Home > Model Nodes > Data Used for Model Build > Specify Text Characteristics
If you are connected to Oracle Database 12c, the Text tab of the Edit Model Build dialog allows you to specify text characteristics.
If you specify text characteristics on the Text tab, you are not required to use the Text modes.
Note: If you are connected to Oracle Database 11g Release 2 (11.2) or earlier, the Text tab is not available. Use Text Nodes. |
For information about text processing, including definitions of terms, see Oracle Text Concepts.
Text is available for any of the following data types: CHAR, VARCHAR2, BLOB, CLOB, NCHAR, or NVARCHAR2.
To examine or specify text characteristics for data mining, either double-click the build node or right-click the node and select Edit from the context menu. Click the Text tab.
The Text tab allows you to modify the following:
Categorical cutoff value allows you to control the cutoff used to determine whether a column should be considered a Text or Categorical mining type. The cutoff value is an integer; it must be 10 or greater and less than or equal to 4000. The default value is 200.
Default Transform Type specifies the default transform type for column-level text settings. The default value is Token; you can also specify Theme.
If Default Transform Type is Token, the Default Settings are as follows:
Languages specifies the languages used in the documents. The default is one language English. To change this value, select from the drop down list. You can select more than one language.
Stemming is not selected. To select Stemming, click the box.
Not all languages support Stemming. If the language is one or more of English, Dutch, French, German, Italian, or Spanish, stemming is automatically enabled.
If Stemming is enabled, stemmed words are returned for supported language(s); otherwise original words returned.
Stoplist specifies the stoplist to use. The default is to use the Default stoplist. You can add stoplists or edit stoplists. See Stoplist Editor for more information.
If you select more than one language and the selected stoplist is Default, default stop words for language(s) added to the Default stoplist (from the repository). No duplicate stop words are added.

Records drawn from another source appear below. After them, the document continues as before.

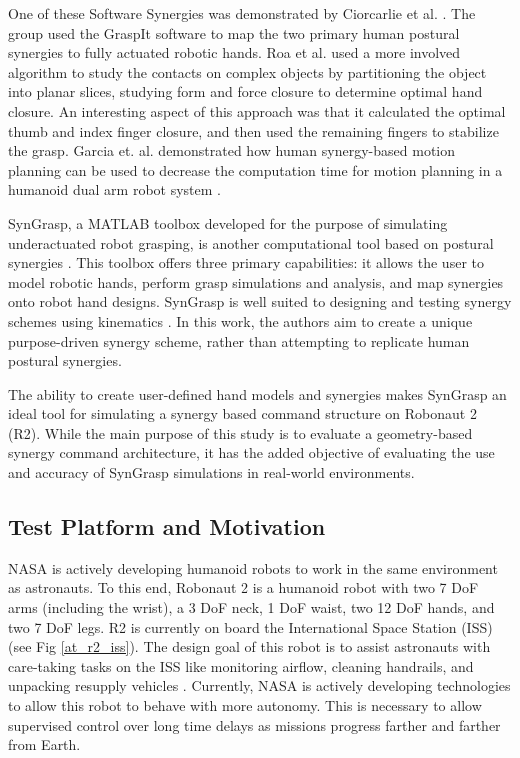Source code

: \documentclass[runningheads,a4paper]{llncs}
\begin{document}
 One of these Software Synergies was demonstrated by Ciorcarlie et al. \cite{ciocarlie_2007_dexterous}. The group used the GraspIt software to map the two primary human postural synergies to fully actuated robotic hands. Roa et al. \cite{power_grasp} used a more involved algorithm to study the contacts on complex objects by partitioning the object into planar slices, studying form and force closure \cite{bicchi} to determine optimal hand closure. An interesting aspect of this approach was that it calculated the optimal thumb and index finger closure, and then used the remaining fingers to stabilize the grasp. Garcia et. al. demonstrated how human synergy-based motion planning can be used to decrease the computation time for motion planning in a humanoid dual arm robot system \cite{garcia}.

SynGrasp, a MATLAB toolbox developed for the purpose of simulating underactuated robot grasping, is another computational tool based on postural synergies \cite{syngrasp}. This toolbox offers three primary capabilities: it allows the user to model robotic hands, perform grasp simulations and analysis, and map synergies onto robot hand designs. SynGrasp is well suited to designing and testing synergy schemes using kinematics \cite{salvietti_2016_map}. In this work, the authors aim to create a unique purpose-driven synergy scheme, rather than attempting to replicate human postural synergies.

The ability to create user-defined hand models and synergies makes SynGrasp an ideal tool for simulating a synergy based command structure on Robonaut 2 (R2).
While the main purpose of this study is to evaluate a geometry-based synergy command architecture, it has the added objective of evaluating the use and accuracy of SynGrasp simulations in real-world environments.

\subsection{Test Platform and Motivation}

NASA is actively developing humanoid robots to work in the same environment as astronauts. To this end, Robonaut 2 is a humanoid robot with two 7 DoF arms (including the wrist), a 3 DoF neck, 1 DoF waist, two 12 DoF hands, and two 7 DoF legs. R2 is currently on board the International Space Station (ISS) (see Fig \ref{at_r2_iss}). The design goal of this robot is to assist astronauts with care-taking tasks on the ISS like monitoring airflow, cleaning handrails, and unpacking resupply vehicles \cite{r2_diftler}. Currently, NASA is actively developing technologies to allow this robot to behave with more autonomy. This is necessary to allow supervised control over long time delays as missions progress farther and farther from Earth. 
\end{document}
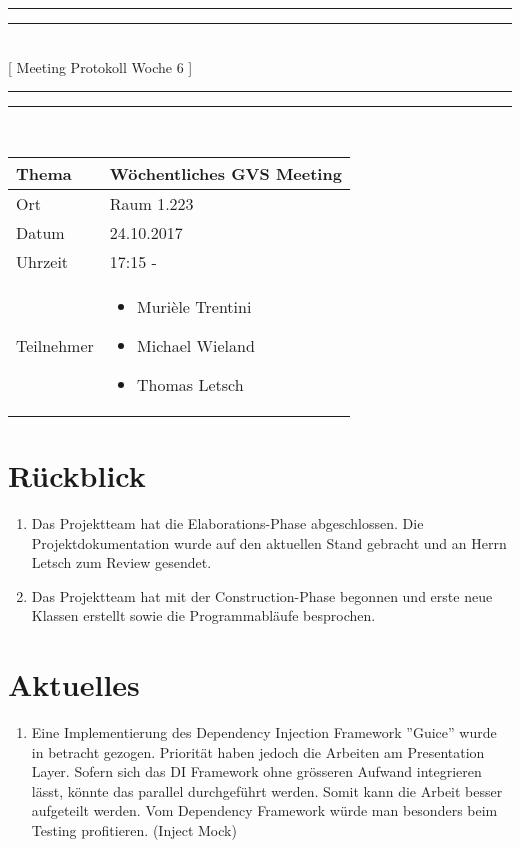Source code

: \documentclass[11pt, a4paper,oneside]{scrartcl}
\begin{document}
\centering
\rule{\textwidth}{1.6pt}\vspace*{-\baselineskip}\vspace*{2pt} %
\rule{\textwidth}{0.4pt}\\[\baselineskip] %
{\LARGE [ Meeting Protokoll Woche 6 ]}\\[0.2\baselineskip] %
\rule{\textwidth}{0.4pt}\vspace*{-\baselineskip}\vspace{3.2pt} %
\rule{\textwidth}{1.6pt}\\[2\baselineskip] %

\begin{tabu} to \linewidth {l X }
	\toprule
	\textbf{Thema} & \textbf{Wöchentliches GVS Meeting} \\
	\midrule
	Ort & Raum 1.223 \\
	Datum & 24.10.2017  \\
	Uhrzeit &  17:15 -  \\
	Teilnehmer & 
	\begin{minipage}[t]{\textwidth}
	  	\begin{itemize}
			\item Murièle Trentini
			\item Michael Wieland
			\item Thomas Letsch
	  	\end{itemize}
	\end{minipage}
	\\
	\bottomrule
\end{tabu}


\section{Rückblick}
\begin{enumerate}
	\item Das Projektteam hat die Elaborations-Phase abgeschlossen. Die Projektdokumentation wurde auf den aktuellen Stand gebracht und an Herrn Letsch zum Review gesendet.
	\item Das Projektteam hat mit der Construction-Phase begonnen und erste neue Klassen erstellt sowie die Programmabläufe besprochen.
\end{enumerate}

\section{Aktuelles}
\begin{enumerate}
	\item Eine Implementierung des Dependency Injection Framework ''Guice'' wurde in betracht gezogen. Priorität haben jedoch die Arbeiten am Presentation Layer. Sofern sich das DI Framework ohne grösseren Aufwand integrieren lässt, könnte das parallel durchgeführt werden. Somit kann die Arbeit besser aufgeteilt werden. Vom Dependency Framework würde man besonders beim Testing profitieren. (Inject Mock)
\end{enumerate}
\end{document}
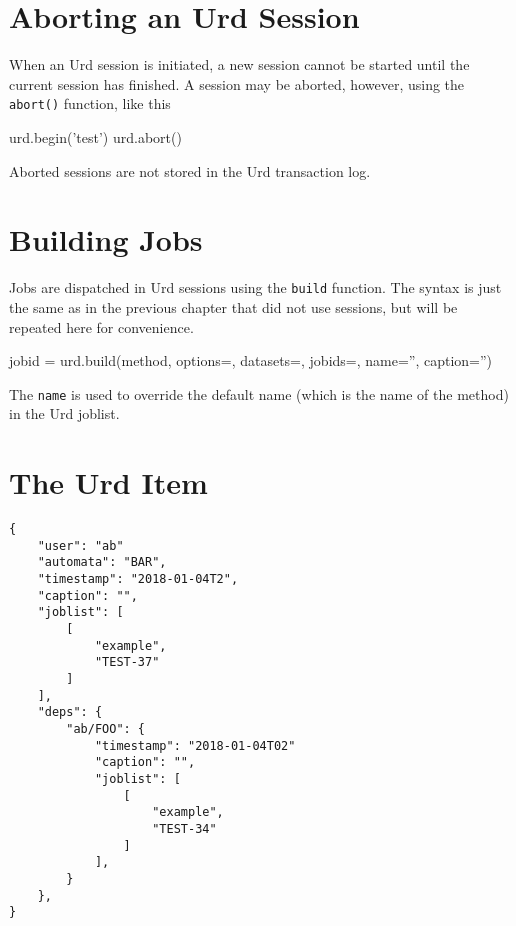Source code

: \section{Aborting an Urd Session}

When an Urd session is initiated, a new session cannot be started
until the current session has finished.  A session may be aborted,
however, using the \texttt{abort()} function, like this
\begin{python}
urd.begin('test')
urd.abort()
\end{python}
Aborted sessions are not stored in the Urd transaction log.




\section{Building Jobs}

Jobs are dispatched in Urd sessions using the \texttt{build} function.
The syntax is just the same as in the previous chapter that did not
use sessions, but will be repeated here for convenience.\\[-3ex]
\begin{python}
jobid = urd.build(method, options={}, datasets={}, jobids={}, name='', caption='')
\end{python}
The \texttt{name} is used to override the default name (which is the name of the method) in the Urd joblist.



\section{The Urd Item}

\begin{leftbar}
\begin{verbatim}
{
    "user": "ab"
    "automata": "BAR",
    "timestamp": "2018-01-04T2",
    "caption": "",
    "joblist": [
        [
            "example",
            "TEST-37"
        ]
    ],
    "deps": {
        "ab/FOO": {
            "timestamp": "2018-01-04T02"
            "caption": "",
            "joblist": [
                [
                    "example",
                    "TEST-34"
                ]
            ],
        }
    },
}
\end{verbatim}
\end{leftbar}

Tokens specifies the maximum number of tokens across all documents. The default number is 3000.
If Default Transform Type is Theme, the Default Settings are as follows:
Languages specifies the languages used in the documents. The default is one language Arabic. To change this value, select from the drop down list. You can select more than one language.
Stoplist specifies the stoplist to use. The default is to use the Default stoplist. You can add stoplists or edit stoplists. See Stoplist Editor for more information.
If you select more than one language and the selected stoplist is Default, default stop words for language(s) added to the Default stoplist (from the repository). No duplicate stop words are added.
Themes specifies the maximum number of themes across all documents. The default number is 3000.
Click Stoplists to invoke the Stoplist Editor. You can view, edit, and create stoplists.
You can use the same stoplist for all text columns.